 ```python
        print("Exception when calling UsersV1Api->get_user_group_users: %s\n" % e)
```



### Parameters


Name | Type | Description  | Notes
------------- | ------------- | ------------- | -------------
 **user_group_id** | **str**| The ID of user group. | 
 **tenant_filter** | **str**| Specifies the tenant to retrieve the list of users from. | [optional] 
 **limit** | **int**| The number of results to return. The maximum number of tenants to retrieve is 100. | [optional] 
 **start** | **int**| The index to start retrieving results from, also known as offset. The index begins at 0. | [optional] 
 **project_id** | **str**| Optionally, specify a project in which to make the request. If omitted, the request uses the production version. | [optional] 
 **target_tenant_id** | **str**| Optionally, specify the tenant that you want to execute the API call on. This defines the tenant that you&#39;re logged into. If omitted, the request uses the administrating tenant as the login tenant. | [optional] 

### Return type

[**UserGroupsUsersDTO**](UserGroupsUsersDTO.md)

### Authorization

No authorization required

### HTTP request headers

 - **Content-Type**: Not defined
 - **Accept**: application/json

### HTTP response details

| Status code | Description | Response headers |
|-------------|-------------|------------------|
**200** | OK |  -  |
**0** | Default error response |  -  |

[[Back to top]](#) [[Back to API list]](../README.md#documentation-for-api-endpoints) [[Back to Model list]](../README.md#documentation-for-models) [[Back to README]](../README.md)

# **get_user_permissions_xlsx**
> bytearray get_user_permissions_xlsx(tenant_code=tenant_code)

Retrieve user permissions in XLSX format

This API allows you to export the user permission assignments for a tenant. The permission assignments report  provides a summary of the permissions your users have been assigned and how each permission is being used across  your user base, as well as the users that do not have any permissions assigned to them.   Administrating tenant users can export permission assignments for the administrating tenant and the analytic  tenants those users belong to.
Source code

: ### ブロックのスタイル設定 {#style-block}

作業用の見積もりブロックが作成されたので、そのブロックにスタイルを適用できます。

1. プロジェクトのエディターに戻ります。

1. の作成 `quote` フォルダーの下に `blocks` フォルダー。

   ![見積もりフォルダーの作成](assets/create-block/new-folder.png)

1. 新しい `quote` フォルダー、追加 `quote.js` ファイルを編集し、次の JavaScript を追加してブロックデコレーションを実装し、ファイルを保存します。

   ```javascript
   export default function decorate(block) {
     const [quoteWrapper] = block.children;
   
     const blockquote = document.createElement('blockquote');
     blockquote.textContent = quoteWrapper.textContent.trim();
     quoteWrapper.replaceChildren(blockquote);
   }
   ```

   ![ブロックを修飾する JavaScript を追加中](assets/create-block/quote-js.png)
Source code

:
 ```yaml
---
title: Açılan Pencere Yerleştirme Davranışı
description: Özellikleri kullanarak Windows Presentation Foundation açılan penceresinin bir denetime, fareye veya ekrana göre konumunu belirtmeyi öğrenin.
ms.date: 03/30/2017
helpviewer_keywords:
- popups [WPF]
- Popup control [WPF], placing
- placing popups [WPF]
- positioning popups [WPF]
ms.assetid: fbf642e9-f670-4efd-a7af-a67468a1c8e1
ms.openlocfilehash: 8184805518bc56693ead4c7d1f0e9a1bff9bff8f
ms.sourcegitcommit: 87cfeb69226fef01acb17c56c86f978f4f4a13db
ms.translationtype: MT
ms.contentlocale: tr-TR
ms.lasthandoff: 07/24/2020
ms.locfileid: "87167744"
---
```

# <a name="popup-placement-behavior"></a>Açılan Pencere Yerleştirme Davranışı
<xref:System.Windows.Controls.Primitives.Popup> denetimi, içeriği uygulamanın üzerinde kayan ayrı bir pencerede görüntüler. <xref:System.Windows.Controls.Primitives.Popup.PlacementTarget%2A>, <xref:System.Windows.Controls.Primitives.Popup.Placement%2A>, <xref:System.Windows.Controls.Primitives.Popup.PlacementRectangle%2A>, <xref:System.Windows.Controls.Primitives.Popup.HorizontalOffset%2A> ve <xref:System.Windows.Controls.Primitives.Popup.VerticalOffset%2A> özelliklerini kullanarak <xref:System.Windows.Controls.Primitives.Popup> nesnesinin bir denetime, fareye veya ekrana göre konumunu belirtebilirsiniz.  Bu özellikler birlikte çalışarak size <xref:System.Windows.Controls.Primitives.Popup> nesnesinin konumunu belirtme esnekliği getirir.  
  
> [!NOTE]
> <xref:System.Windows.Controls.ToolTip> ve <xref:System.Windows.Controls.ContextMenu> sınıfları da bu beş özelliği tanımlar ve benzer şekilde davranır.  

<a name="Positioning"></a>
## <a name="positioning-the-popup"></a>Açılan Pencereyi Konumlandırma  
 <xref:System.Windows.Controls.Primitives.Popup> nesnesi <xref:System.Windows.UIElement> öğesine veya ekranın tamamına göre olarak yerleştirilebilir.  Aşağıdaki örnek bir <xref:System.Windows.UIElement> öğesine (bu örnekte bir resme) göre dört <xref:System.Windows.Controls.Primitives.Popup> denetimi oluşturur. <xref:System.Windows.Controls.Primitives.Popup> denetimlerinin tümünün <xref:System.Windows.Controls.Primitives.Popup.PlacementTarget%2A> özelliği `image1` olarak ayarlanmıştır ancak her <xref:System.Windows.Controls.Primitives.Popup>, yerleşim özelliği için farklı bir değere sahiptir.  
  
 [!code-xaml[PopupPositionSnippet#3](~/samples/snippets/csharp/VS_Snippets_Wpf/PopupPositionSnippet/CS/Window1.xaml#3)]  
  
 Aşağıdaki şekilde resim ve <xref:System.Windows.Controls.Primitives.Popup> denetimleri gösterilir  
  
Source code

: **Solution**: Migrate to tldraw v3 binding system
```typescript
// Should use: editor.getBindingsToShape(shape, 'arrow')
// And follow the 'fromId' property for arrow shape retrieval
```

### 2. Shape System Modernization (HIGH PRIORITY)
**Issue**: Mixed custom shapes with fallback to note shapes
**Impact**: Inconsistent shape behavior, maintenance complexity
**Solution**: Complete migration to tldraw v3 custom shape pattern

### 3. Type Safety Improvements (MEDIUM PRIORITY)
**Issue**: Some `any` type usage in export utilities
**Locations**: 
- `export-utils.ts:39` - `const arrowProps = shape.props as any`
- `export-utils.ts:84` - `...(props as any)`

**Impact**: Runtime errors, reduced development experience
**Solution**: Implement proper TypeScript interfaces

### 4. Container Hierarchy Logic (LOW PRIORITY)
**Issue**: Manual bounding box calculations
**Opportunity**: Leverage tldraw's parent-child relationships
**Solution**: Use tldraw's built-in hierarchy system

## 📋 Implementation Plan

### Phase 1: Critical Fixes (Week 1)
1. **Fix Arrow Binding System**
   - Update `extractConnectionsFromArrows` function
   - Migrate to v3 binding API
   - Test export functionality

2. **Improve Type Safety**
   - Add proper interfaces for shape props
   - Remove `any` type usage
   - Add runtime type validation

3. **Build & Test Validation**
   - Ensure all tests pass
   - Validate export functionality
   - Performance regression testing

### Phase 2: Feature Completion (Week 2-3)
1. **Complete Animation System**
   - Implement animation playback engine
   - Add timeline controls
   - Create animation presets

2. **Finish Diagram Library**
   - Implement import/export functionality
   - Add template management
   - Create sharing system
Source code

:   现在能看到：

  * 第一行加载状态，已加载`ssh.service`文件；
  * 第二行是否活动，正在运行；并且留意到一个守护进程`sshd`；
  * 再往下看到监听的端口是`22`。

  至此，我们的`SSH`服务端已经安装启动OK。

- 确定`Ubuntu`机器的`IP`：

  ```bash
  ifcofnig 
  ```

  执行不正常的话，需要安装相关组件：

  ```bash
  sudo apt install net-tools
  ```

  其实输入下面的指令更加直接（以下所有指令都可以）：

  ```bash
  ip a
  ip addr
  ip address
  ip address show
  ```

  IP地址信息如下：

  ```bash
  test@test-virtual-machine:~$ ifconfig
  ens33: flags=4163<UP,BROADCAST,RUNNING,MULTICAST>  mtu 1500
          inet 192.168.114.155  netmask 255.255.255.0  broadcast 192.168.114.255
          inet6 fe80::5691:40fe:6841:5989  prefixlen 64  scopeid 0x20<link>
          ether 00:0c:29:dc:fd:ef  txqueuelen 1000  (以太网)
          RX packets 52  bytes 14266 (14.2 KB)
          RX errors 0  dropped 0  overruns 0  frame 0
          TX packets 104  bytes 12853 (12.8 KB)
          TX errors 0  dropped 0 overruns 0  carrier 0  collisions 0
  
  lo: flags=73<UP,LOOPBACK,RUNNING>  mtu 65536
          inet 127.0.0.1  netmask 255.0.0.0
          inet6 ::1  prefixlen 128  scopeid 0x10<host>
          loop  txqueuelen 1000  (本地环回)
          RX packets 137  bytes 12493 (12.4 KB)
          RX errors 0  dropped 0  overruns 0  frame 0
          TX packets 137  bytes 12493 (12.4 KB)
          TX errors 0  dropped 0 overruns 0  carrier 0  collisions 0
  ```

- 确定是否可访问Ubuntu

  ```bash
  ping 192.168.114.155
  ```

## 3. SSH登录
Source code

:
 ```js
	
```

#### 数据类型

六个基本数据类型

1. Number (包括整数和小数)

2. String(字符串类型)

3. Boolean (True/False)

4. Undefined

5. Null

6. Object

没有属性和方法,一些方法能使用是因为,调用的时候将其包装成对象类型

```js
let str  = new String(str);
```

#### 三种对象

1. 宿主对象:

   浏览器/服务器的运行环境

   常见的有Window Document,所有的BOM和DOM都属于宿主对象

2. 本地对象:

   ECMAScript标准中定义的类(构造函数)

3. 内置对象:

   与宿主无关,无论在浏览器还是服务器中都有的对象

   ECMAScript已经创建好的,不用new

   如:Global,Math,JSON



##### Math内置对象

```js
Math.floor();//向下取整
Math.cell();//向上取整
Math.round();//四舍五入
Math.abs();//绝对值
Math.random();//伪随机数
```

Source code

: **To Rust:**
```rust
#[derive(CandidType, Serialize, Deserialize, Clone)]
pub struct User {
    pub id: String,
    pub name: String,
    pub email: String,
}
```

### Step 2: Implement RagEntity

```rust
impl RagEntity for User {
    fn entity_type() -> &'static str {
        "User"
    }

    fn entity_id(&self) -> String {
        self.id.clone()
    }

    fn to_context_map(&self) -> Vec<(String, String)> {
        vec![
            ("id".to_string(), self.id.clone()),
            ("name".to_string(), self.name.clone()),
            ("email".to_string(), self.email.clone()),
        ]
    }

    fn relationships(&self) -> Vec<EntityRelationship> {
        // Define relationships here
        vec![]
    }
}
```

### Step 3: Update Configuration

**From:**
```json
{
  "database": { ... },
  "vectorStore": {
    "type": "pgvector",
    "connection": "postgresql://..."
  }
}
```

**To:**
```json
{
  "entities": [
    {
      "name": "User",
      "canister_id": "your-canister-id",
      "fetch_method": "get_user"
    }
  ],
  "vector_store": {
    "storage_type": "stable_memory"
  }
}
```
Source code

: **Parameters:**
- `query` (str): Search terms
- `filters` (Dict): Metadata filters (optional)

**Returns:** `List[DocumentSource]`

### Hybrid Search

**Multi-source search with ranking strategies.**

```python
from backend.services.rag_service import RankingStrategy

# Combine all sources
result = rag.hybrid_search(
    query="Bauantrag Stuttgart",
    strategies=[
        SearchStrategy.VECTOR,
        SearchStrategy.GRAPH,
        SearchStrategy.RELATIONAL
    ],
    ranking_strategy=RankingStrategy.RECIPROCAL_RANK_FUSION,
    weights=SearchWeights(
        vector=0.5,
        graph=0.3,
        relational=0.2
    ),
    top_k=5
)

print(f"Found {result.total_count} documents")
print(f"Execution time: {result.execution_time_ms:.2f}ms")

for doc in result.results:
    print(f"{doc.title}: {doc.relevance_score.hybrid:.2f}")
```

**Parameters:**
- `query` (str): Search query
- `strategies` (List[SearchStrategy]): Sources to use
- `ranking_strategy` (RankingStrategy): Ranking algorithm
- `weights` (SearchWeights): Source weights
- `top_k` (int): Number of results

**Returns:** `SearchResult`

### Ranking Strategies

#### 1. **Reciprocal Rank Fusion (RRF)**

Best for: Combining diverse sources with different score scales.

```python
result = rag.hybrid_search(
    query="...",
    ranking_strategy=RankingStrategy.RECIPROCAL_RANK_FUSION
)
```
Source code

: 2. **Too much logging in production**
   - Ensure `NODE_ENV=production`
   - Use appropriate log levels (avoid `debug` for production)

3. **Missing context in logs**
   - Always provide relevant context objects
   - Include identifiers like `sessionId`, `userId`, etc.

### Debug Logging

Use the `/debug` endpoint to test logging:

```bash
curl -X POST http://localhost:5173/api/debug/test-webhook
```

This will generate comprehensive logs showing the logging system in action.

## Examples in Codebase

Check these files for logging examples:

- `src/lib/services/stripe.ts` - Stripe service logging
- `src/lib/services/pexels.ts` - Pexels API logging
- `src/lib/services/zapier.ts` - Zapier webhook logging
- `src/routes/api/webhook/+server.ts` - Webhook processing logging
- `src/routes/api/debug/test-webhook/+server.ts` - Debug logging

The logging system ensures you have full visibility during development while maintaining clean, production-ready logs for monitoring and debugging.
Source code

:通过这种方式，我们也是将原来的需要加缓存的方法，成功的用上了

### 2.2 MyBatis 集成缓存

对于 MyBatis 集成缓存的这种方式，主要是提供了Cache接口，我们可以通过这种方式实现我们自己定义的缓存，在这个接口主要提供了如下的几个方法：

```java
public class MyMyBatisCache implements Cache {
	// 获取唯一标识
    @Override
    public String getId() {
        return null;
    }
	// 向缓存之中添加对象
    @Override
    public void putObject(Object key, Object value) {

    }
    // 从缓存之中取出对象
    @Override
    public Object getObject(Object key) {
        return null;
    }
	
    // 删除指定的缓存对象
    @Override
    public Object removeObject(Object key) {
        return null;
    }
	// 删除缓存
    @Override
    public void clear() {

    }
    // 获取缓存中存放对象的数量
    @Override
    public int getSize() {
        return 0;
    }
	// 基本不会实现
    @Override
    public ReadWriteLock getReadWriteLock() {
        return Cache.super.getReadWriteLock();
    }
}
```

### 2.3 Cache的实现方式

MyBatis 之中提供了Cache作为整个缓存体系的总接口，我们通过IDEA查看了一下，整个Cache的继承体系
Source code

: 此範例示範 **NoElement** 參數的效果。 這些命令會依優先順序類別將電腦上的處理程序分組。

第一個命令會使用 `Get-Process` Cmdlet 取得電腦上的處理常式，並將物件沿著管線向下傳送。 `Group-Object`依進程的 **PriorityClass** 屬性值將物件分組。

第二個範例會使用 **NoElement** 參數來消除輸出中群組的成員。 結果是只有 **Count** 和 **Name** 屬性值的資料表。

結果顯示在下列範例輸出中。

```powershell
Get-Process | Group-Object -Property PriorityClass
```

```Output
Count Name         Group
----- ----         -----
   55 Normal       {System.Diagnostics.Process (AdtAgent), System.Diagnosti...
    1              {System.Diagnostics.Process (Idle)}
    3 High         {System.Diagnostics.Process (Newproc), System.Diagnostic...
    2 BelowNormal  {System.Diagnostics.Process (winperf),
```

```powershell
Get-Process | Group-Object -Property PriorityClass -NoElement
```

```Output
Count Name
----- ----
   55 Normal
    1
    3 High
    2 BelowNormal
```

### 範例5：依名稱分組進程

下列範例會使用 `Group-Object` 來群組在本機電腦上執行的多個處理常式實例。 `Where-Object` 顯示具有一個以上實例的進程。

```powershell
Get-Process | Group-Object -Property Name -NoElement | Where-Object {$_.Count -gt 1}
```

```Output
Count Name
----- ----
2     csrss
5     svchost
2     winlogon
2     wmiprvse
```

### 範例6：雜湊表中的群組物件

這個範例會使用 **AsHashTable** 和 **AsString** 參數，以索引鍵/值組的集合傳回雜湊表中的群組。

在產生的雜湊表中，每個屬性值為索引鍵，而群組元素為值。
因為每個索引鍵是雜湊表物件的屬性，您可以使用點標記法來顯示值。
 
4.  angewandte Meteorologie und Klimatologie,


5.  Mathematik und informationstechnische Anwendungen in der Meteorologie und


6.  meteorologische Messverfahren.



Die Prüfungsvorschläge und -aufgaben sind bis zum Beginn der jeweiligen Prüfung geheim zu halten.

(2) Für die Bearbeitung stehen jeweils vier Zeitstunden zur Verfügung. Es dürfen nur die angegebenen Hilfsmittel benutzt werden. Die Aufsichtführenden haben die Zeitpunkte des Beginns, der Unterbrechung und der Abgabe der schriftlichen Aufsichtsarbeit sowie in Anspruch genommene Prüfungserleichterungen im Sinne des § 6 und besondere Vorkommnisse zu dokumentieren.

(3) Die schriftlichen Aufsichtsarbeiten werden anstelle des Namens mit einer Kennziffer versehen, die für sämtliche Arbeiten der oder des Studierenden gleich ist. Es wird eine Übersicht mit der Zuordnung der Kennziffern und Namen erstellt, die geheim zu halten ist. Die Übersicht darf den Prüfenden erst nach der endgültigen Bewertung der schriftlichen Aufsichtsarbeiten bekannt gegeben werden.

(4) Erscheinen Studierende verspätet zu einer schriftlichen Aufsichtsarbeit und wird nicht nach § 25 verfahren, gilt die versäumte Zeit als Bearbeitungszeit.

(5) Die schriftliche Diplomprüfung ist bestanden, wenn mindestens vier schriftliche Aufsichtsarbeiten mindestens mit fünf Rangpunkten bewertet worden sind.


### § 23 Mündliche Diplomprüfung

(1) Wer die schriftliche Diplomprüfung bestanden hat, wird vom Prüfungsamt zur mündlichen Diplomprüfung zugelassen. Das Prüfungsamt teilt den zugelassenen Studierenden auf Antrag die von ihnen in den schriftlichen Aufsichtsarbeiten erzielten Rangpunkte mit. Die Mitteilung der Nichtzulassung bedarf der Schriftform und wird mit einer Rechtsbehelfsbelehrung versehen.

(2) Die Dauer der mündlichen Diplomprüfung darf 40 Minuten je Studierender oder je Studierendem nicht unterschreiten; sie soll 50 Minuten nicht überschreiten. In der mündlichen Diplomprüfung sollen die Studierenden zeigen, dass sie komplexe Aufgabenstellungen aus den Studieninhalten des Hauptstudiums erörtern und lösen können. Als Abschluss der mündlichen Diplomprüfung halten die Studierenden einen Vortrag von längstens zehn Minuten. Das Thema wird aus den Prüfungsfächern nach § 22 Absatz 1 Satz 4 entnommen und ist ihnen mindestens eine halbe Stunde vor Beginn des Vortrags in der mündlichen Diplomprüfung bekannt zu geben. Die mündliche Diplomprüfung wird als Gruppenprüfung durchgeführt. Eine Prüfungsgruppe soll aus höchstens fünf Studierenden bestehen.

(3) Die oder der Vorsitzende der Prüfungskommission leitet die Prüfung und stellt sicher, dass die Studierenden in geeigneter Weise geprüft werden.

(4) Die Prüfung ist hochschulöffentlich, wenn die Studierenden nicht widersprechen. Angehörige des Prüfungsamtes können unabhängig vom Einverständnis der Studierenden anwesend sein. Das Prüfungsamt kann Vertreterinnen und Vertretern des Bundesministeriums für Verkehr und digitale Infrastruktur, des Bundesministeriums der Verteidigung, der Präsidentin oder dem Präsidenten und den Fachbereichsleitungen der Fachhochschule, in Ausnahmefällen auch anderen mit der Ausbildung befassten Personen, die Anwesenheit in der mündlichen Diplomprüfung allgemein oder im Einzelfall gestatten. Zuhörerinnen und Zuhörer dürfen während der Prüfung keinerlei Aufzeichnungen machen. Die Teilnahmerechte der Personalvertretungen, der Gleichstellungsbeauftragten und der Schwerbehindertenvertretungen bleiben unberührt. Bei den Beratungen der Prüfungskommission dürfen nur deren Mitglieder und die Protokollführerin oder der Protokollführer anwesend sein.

WORK ITEM
The answer is the records above restated word for word from their opening line through the line that holds "version. | [optional]", both included, and nothing else.

EXERCISE OUTPUT
 ```python
        print("Exception when calling UsersV1Api->get_user_group_users: %s\n" % e)
```



### Parameters


Name | Type | Description  | Notes
------------- | ------------- | ------------- | -------------
 **user_group_id** | **str**| The ID of user group. | 
 **tenant_filter** | **str**| Specifies the tenant to retrieve the list of users from. | [optional] 
 **limit** | **int**| The number of results to return. The maximum number of tenants to retrieve is 100. | [optional] 
 **start** | **int**| The index to start retrieving results from, also known as offset. The index begins at 0. | [optional] 
 **project_id** | **str**| Optionally, specify a project in which to make the request. If omitted, the request uses the production version. | [optional] 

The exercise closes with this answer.